→ What the task requires:
Put every line of text in the data below into a numbered list, skipping any blank lines and leaving the pictures out.

▬▬▬▬▬▬

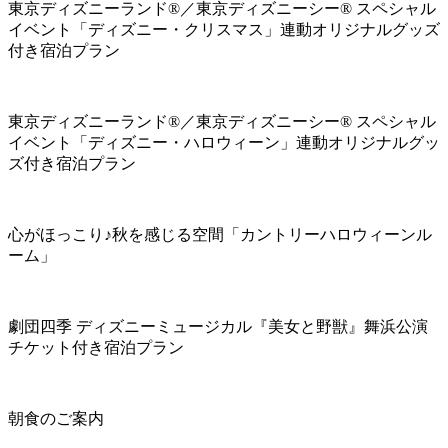
東京ディズニーランド®／東京ディズニーシー® スペシャル
イベント「ディズニー・クリスマス」連動オリジナルグッズ
付き宿泊プラン
東京ディズニーランド®／東京ディズニーシー® スペシャル
イベント「ディズニー・ハロウィーン」連動オリジナルグッ
ズ付き宿泊プラン
心がほっこり♪秋を感じる空間「カントリーハロウィーンル
ーム」
劇団四季 ディズニーミュージカル『美女と野獣』舞浜公演
チケット付き宿泊プラン
朝食のご案内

▬▬▬▬▬▬

→ Output below:
1. 東京ディズニーランド®／東京ディズニーシー® スペシャル
2. イベント「ディズニー・クリスマス」連動オリジナルグッズ
3. 付き宿泊プラン
4. 東京ディズニーランド®／東京ディズニーシー® スペシャル
5. イベント「ディズニー・ハロウィーン」連動オリジナルグッ
6. ズ付き宿泊プラン
7. 心がほっこり♪秋を感じる空間「カントリーハロウィーンル
8. ーム」
9. 劇団四季 ディズニーミュージカル『美女と野獣』舞浜公演
10. チケット付き宿泊プラン
11. 朝食のご案内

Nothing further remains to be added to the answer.